Raw data below:

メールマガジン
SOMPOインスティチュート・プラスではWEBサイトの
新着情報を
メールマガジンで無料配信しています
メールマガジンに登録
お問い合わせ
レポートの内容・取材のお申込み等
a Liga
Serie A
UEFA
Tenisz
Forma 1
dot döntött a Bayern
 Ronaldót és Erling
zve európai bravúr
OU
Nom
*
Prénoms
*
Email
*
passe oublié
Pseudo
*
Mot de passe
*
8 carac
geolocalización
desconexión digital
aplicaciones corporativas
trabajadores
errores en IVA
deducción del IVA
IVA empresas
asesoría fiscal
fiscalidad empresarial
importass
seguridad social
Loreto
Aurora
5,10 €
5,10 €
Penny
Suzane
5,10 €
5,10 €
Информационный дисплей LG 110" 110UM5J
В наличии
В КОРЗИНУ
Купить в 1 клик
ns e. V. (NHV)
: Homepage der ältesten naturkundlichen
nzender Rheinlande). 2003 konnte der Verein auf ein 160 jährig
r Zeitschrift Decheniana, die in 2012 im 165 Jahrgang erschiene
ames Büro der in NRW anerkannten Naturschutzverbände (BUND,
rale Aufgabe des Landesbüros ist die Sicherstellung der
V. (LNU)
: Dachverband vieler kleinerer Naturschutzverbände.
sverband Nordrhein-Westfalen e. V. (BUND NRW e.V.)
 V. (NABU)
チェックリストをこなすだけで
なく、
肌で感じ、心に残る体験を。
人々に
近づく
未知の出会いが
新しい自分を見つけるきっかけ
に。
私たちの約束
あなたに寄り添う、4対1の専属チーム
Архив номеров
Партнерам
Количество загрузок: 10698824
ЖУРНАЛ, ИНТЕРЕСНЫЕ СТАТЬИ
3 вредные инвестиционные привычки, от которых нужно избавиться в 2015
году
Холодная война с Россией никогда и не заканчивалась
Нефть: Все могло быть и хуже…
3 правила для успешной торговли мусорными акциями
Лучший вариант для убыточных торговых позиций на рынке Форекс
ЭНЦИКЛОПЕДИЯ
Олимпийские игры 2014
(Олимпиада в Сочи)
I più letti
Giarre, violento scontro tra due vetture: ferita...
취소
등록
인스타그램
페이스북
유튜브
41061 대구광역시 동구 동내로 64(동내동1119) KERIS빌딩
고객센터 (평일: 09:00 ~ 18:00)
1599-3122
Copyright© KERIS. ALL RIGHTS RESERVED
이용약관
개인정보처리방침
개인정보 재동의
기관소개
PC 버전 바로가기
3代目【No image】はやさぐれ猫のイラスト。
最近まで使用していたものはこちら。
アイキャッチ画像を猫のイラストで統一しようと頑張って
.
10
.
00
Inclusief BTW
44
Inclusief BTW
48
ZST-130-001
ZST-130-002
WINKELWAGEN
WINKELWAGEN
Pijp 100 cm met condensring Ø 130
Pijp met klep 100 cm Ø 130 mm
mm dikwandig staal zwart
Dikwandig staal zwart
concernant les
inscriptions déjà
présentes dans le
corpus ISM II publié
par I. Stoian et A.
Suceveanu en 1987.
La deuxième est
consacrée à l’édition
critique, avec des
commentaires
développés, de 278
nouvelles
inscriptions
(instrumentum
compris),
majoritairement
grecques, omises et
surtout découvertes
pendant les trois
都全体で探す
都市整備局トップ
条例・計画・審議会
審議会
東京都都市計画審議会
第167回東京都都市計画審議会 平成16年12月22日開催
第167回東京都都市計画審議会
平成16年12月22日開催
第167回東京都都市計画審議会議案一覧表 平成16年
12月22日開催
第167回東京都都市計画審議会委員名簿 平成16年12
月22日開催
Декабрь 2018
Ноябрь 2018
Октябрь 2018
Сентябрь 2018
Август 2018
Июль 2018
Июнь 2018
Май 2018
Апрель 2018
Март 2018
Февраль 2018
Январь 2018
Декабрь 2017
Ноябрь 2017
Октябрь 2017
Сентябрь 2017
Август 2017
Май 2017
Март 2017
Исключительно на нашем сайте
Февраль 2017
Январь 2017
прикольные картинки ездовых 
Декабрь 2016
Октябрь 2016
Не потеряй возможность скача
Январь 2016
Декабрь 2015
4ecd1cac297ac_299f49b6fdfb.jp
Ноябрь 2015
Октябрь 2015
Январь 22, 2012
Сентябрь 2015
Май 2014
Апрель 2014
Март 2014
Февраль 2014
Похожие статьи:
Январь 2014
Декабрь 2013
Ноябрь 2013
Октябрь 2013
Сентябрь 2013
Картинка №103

End of Raw data.

For each line above that holds the string "Ноябрь", provide a copy of that line.

Ноябрь 2018
Ноябрь 2017
Ноябрь 2015
Ноябрь 2013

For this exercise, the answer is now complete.